Tesco has raised the stakes on the supermarket food waste front by announcing its second wave of packaging designed to keep produce fresher for longer.


This week the retailer pilots a new film in its stores that claims to double the amount of time fruit and vegetables stay fresh. The packaging works by slowing down the rate at which produce decays, effectively doubling ‘best before’ dates.

This could potentially have a huge impact in reducing the amount of food waste generated by householders – Tesco says the move will save its customers “millions of pounds a year”.

The film, which is bio-degradable and compostable, has been developed after five years of research by British packaging firm EVAP and can be tailored to suit individual produce according to their respiration rates.

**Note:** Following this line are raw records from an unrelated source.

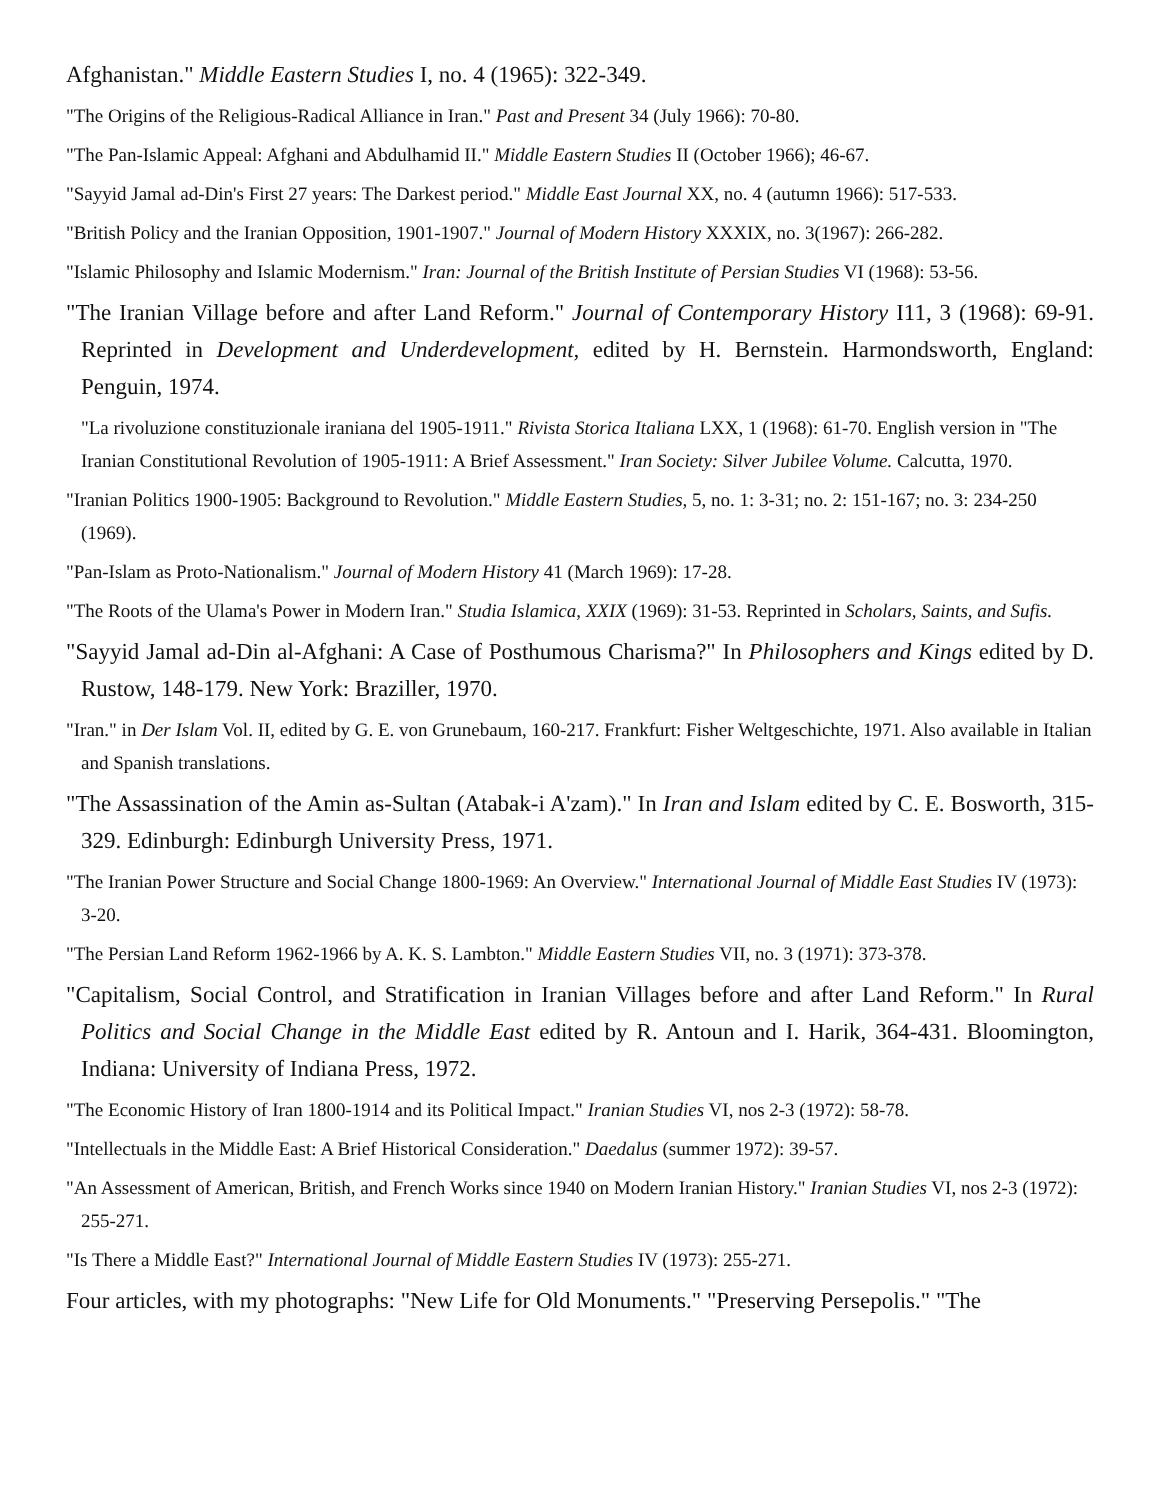Afghanistan." Middle Eastern Studies I, no. 4 (1965): 322-349.
"The Origins of the Religious-Radical Alliance in Iran." Past and Present 34 (July 1966): 70-80.
"The Pan-Islamic Appeal: Afghani and Abdulhamid II." Middle Eastern Studies II (October 1966); 46-67.
"Sayyid Jamal ad-Din's First 27 years: The Darkest period." Middle East Journal XX, no. 4 (autumn 1966): 517-533.
"British Policy and the Iranian Opposition, 1901-1907." Journal of Modern History XXXIX, no. 3(1967): 266-282.
"Islamic Philosophy and Islamic Modernism." Iran: Journal of the British Institute of Persian Studies VI (1968): 53-56.
"The Iranian Village before and after Land Reform." Journal of Contemporary History I11, 3 (1968): 69-91. Reprinted in Development and Underdevelopment, edited by H. Bernstein. Harmondsworth, England: Penguin, 1974.
"La rivoluzione constituzionale iraniana del 1905-1911." Rivista Storica Italiana LXX, 1 (1968): 61-70. English version in "The Iranian Constitutional Revolution of 1905-1911: A Brief Assessment." Iran Society: Silver Jubilee Volume. Calcutta, 1970.
"Iranian Politics 1900-1905: Background to Revolution." Middle Eastern Studies, 5, no. 1: 3-31; no. 2: 151-167; no. 3: 234-250 (1969).
"Pan-Islam as Proto-Nationalism." Journal of Modern History 41 (March 1969): 17-28.
"The Roots of the Ulama's Power in Modern Iran." Studia Islamica, XXIX (1969): 31-53. Reprinted in Scholars, Saints, and Sufis.
"Sayyid Jamal ad-Din al-Afghani: A Case of Posthumous Charisma?" In Philosophers and Kings edited by D. Rustow, 148-179. New York: Braziller, 1970.
"Iran." in Der Islam Vol. II, edited by G. E. von Grunebaum, 160-217. Frankfurt: Fisher Weltgeschichte, 1971. Also available in Italian and Spanish translations.
"The Assassination of the Amin as-Sultan (Atabak-i A'zam)." In Iran and Islam edited by C. E. Bosworth, 315-329. Edinburgh: Edinburgh University Press, 1971.
"The Iranian Power Structure and Social Change 1800-1969: An Overview." International Journal of Middle East Studies IV (1973): 3-20.
"The Persian Land Reform 1962-1966 by A. K. S. Lambton." Middle Eastern Studies VII, no. 3 (1971): 373-378.
"Capitalism, Social Control, and Stratification in Iranian Villages before and after Land Reform." In Rural Politics and Social Change in the Middle East edited by R. Antoun and I. Harik, 364-431. Bloomington, Indiana: University of Indiana Press, 1972.
"The Economic History of Iran 1800-1914 and its Political Impact." Iranian Studies VI, nos 2-3 (1972): 58-78.
"Intellectuals in the Middle East: A Brief Historical Consideration." Daedalus (summer 1972): 39-57.
"An Assessment of American, British, and French Works since 1940 on Modern Iranian History." Iranian Studies VI, nos 2-3 (1972): 255-271.
"Is There a Middle East?" International Journal of Middle Eastern Studies IV (1973): 255-271.
Four articles, with my photographs: "New Life for Old Monuments." "Preserving Persepolis." "The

The innovation comes just three months after Tesco’s first experiment in this field – in February it launched a packaging strip that absorbs ethylene, the hormone that causes fruit to ripen and turn mouldy.

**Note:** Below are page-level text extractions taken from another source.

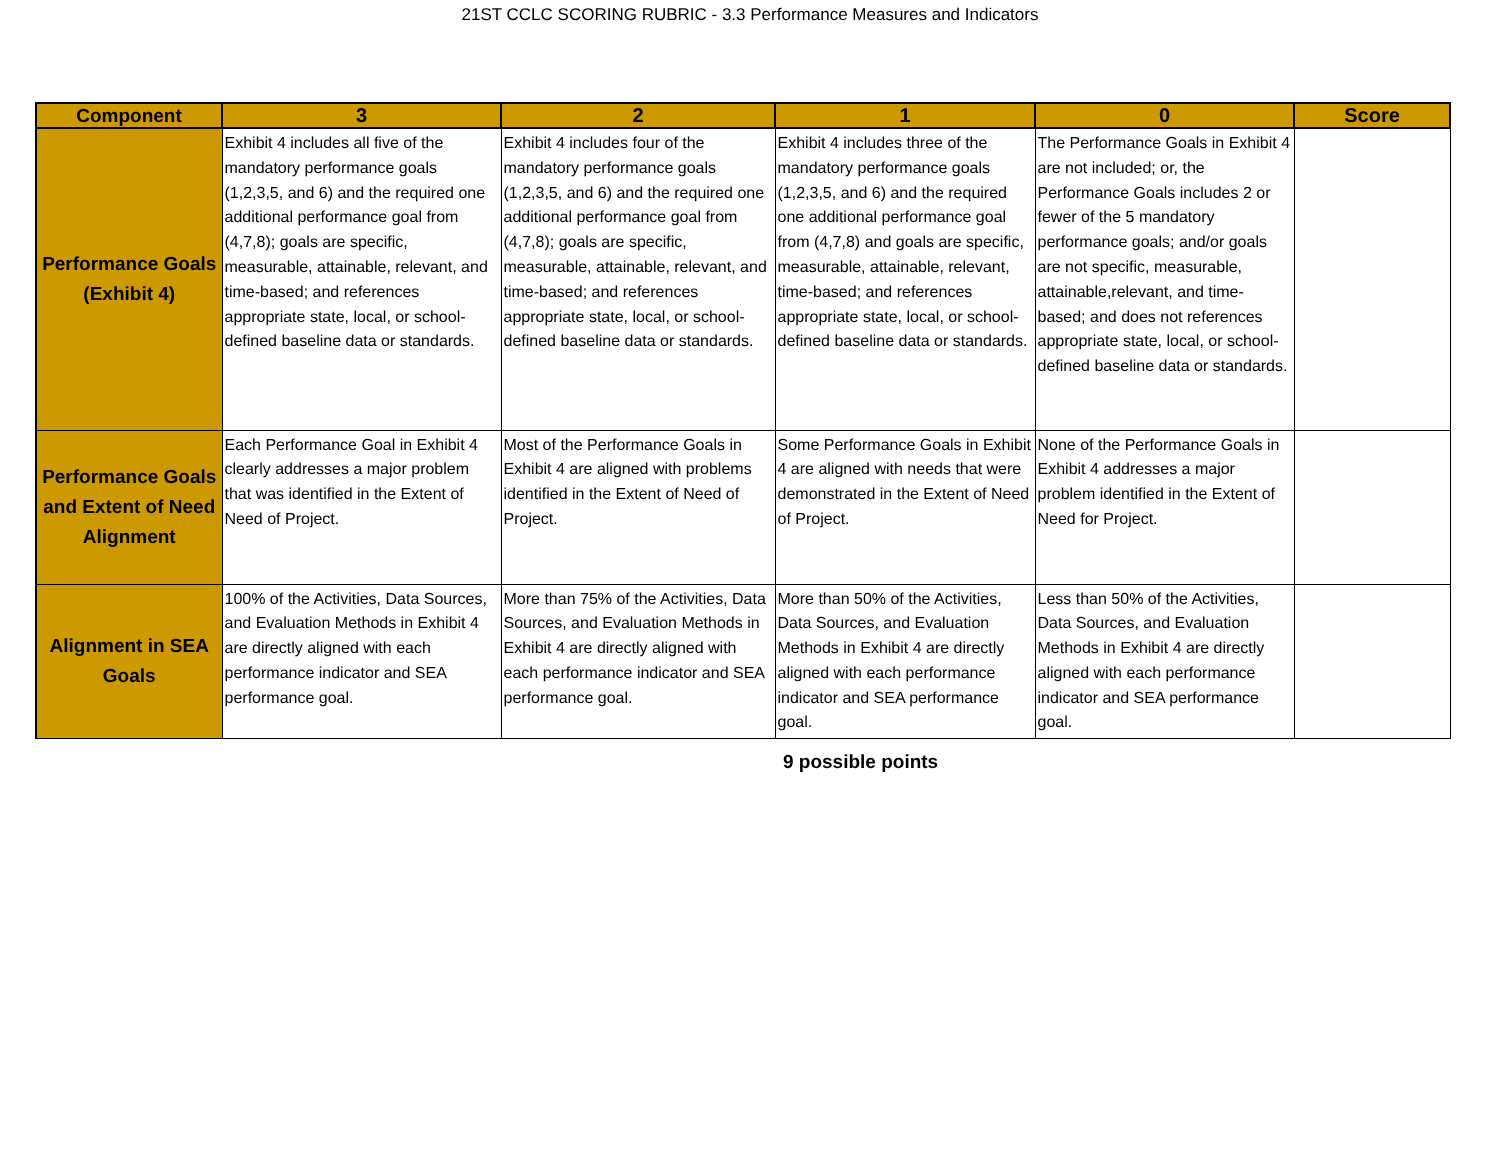21ST CCLC SCORING RUBRIC - 3.3 Performance Measures and Indicators
| Component | 3 | 2 | 1 | 0 | Score |
| --- | --- | --- | --- | --- | --- |
| Performance Goals (Exhibit 4) | Exhibit 4 includes all five of the mandatory performance goals (1,2,3,5, and 6) and the required one additional performance goal from (4,7,8); goals are specific, measurable, attainable, relevant, and time-based; and references appropriate state, local, or school-defined baseline data or standards. | Exhibit 4 includes four of the mandatory performance goals (1,2,3,5, and 6) and the required one additional performance goal from (4,7,8); goals are specific, measurable, attainable, relevant, and time-based; and references appropriate state, local, or school-defined baseline data or standards. | Exhibit 4 includes three of the mandatory performance goals (1,2,3,5, and 6) and the required one additional performance goal from (4,7,8) and goals are specific, measurable, attainable, relevant, time-based; and references appropriate state, local, or school-defined baseline data or standards. | The Performance Goals in Exhibit 4 are not included; or, the Performance Goals includes 2 or fewer of the 5 mandatory performance goals; and/or goals are not specific, measurable, attainable,relevant, and time-based; and does not references appropriate state, local, or school-defined baseline data or standards. | |
| Performance Goals and Extent of Need Alignment | Each Performance Goal in Exhibit 4 clearly addresses a major problem that was identified in the Extent of Need of Project. | Most of the Performance Goals in Exhibit 4 are aligned with problems identified in the Extent of Need of Project. | Some Performance Goals in Exhibit 4 are aligned with needs that were demonstrated in the Extent of Need of Project. | None of the Performance Goals in Exhibit 4 addresses a major problem identified in the Extent of Need for Project. | |
| Alignment in SEA Goals | 100% of the Activities, Data Sources, and Evaluation Methods in Exhibit 4 are directly aligned with each performance indicator and SEA performance goal. | More than 75% of the Activities, Data Sources, and Evaluation Methods in Exhibit 4 are directly aligned with each performance indicator and SEA performance goal. | More than 50% of the Activities, Data Sources, and Evaluation Methods in Exhibit 4 are directly aligned with each performance indicator and SEA performance goal. | Less than 50% of the Activities, Data Sources, and Evaluation Methods in Exhibit 4 are directly aligned with each performance indicator and SEA performance goal. | |
9 possible points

Marks & Spencer is also using a similar strip in product trials to keep strawberries fresher. The company reckons the new technology could cut the amount of waste by the equivalent of 40,000 punnets.

The timings of such trials are crucial – the retailers concerned will be hoping for successful outcomes that can pave the way for such solutions to be rolled out across multiple product lines in-store as they face increasing pressure to get to grips with the amount of food going unsold or unused.

This week parliament is hosting a roundtable discussion on the issue, coinciding with new research from the Fabian Society that will call for the major retailers to be graded on their food waste performance.

The report also wants obligations to be placed on the likes of Tesco and Marks & Spencer to disclose their annual food waste arisings in the interests of public fairness and corporate transparency. Currently only Sainsbury’s has revealed how much food it wastes each year.

According to WRAP who is working with the big supermarkets on reduction techniques through consumer-facing initiatives, as well as supply chain collaboration, packaging innovation can play a significant role in helping to cut down on wastage as such measures go a long way to increasing shelf-life.

That said, some would argue there is still a long way to go – and engineering better packaging will only help solve part of the problem. Food waste campaigner and author Tristram Stuart claims that British consumers waste around 25% of their food shopping, and that BOGOF deals have a lot to answer for.

He believes the supermarkets need to develop better stock forecasting methods if they are to put the brakes on the overproduction mechanisms that their supply chains are geared towards. If such surplus is avoided in the first place, Stuart argues, carbon impacts are lessened and this will have a positive global impact in halting the destruction of forests and rising crop prices.

Food waste is an emotive issue and the appetite for curbing this material stream isn’t likely to go away anytime soon. It will be interesting to see how the outcomes of the parliamentary roundtable discussion taking place this Wednesday feed into this debate.